Keep every word the same. Repeat the records without their images.
▬▬▬▬▬▬▬▬▬▬
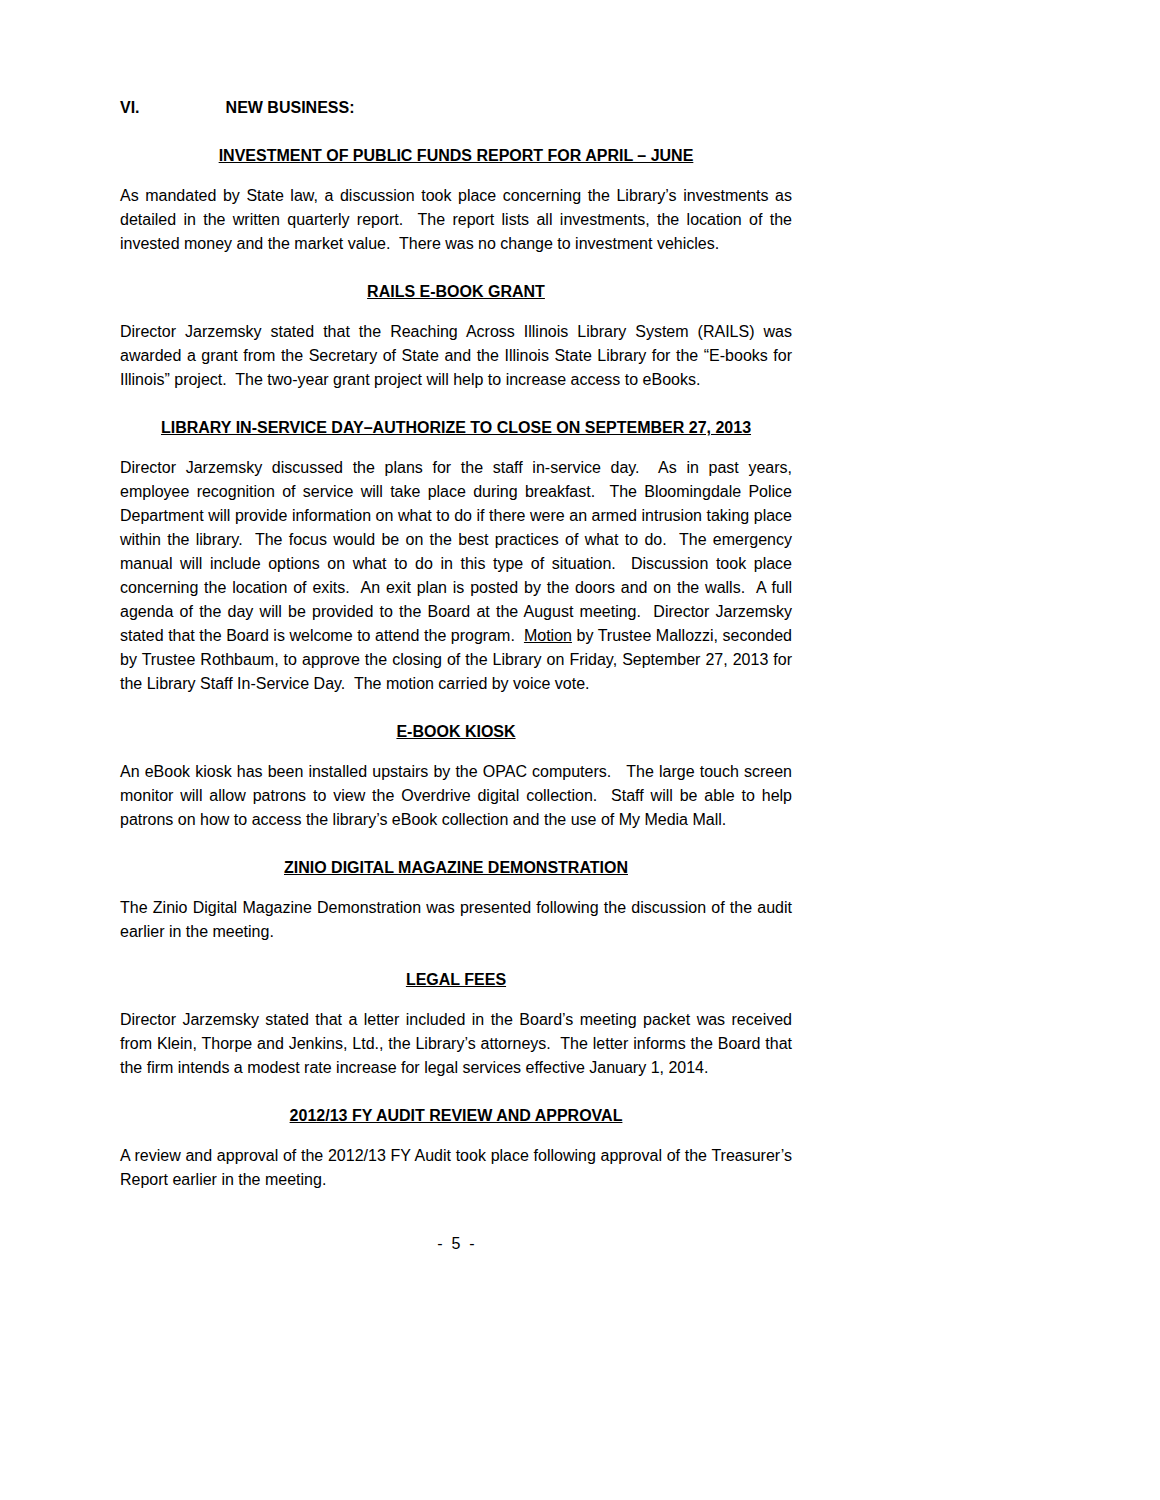VI. NEW BUSINESS:
INVESTMENT OF PUBLIC FUNDS REPORT FOR APRIL – JUNE
As mandated by State law, a discussion took place concerning the Library’s investments as detailed in the written quarterly report. The report lists all investments, the location of the invested money and the market value. There was no change to investment vehicles.
RAILS E-BOOK GRANT
Director Jarzemsky stated that the Reaching Across Illinois Library System (RAILS) was awarded a grant from the Secretary of State and the Illinois State Library for the “E-books for Illinois” project. The two-year grant project will help to increase access to eBooks.
LIBRARY IN-SERVICE DAY–AUTHORIZE TO CLOSE ON SEPTEMBER 27, 2013
Director Jarzemsky discussed the plans for the staff in-service day. As in past years, employee recognition of service will take place during breakfast. The Bloomingdale Police Department will provide information on what to do if there were an armed intrusion taking place within the library. The focus would be on the best practices of what to do. The emergency manual will include options on what to do in this type of situation. Discussion took place concerning the location of exits. An exit plan is posted by the doors and on the walls. A full agenda of the day will be provided to the Board at the August meeting. Director Jarzemsky stated that the Board is welcome to attend the program. Motion by Trustee Mallozzi, seconded by Trustee Rothbaum, to approve the closing of the Library on Friday, September 27, 2013 for the Library Staff In-Service Day. The motion carried by voice vote.
E-BOOK KIOSK
An eBook kiosk has been installed upstairs by the OPAC computers. The large touch screen monitor will allow patrons to view the Overdrive digital collection. Staff will be able to help patrons on how to access the library’s eBook collection and the use of My Media Mall.
ZINIO DIGITAL MAGAZINE DEMONSTRATION
The Zinio Digital Magazine Demonstration was presented following the discussion of the audit earlier in the meeting.
LEGAL FEES
Director Jarzemsky stated that a letter included in the Board’s meeting packet was received from Klein, Thorpe and Jenkins, Ltd., the Library’s attorneys. The letter informs the Board that the firm intends a modest rate increase for legal services effective January 1, 2014.
2012/13 FY AUDIT REVIEW AND APPROVAL
A review and approval of the 2012/13 FY Audit took place following approval of the Treasurer’s Report earlier in the meeting.
- 5 -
▬▬▬▬▬▬▬▬▬▬
• RESPONSE FOR THIS EXERCISE
VI. NEW BUSINESS:
INVESTMENT OF PUBLIC FUNDS REPORT FOR APRIL – JUNE
As mandated by State law, a discussion took place concerning the Library’s investments as detailed in the written quarterly report. The report lists all investments, the location of the invested money and the market value. There was no change to investment vehicles.
RAILS E-BOOK GRANT
Director Jarzemsky stated that the Reaching Across Illinois Library System (RAILS) was awarded a grant from the Secretary of State and the Illinois State Library for the “E-books for Illinois” project. The two-year grant project will help to increase access to eBooks.
LIBRARY IN-SERVICE DAY–AUTHORIZE TO CLOSE ON SEPTEMBER 27, 2013
Director Jarzemsky discussed the plans for the staff in-service day. As in past years, employee recognition of service will take place during breakfast. The Bloomingdale Police Department will provide information on what to do if there were an armed intrusion taking place within the library. The focus would be on the best practices of what to do. The emergency manual will include options on what to do in this type of situation. Discussion took place concerning the location of exits. An exit plan is posted by the doors and on the walls. A full agenda of the day will be provided to the Board at the August meeting. Director Jarzemsky stated that the Board is welcome to attend the program. Motion by Trustee Mallozzi, seconded by Trustee Rothbaum, to approve the closing of the Library on Friday, September 27, 2013 for the Library Staff In-Service Day. The motion carried by voice vote.
E-BOOK KIOSK
An eBook kiosk has been installed upstairs by the OPAC computers. The large touch screen monitor will allow patrons to view the Overdrive digital collection. Staff will be able to help patrons on how to access the library’s eBook collection and the use of My Media Mall.
ZINIO DIGITAL MAGAZINE DEMONSTRATION
The Zinio Digital Magazine Demonstration was presented following the discussion of the audit earlier in the meeting.
LEGAL FEES
Director Jarzemsky stated that a letter included in the Board’s meeting packet was received from Klein, Thorpe and Jenkins, Ltd., the Library’s attorneys. The letter informs the Board that the firm intends a modest rate increase for legal services effective January 1, 2014.
2012/13 FY AUDIT REVIEW AND APPROVAL
A review and approval of the 2012/13 FY Audit took place following approval of the Treasurer’s Report earlier in the meeting.
- 5 -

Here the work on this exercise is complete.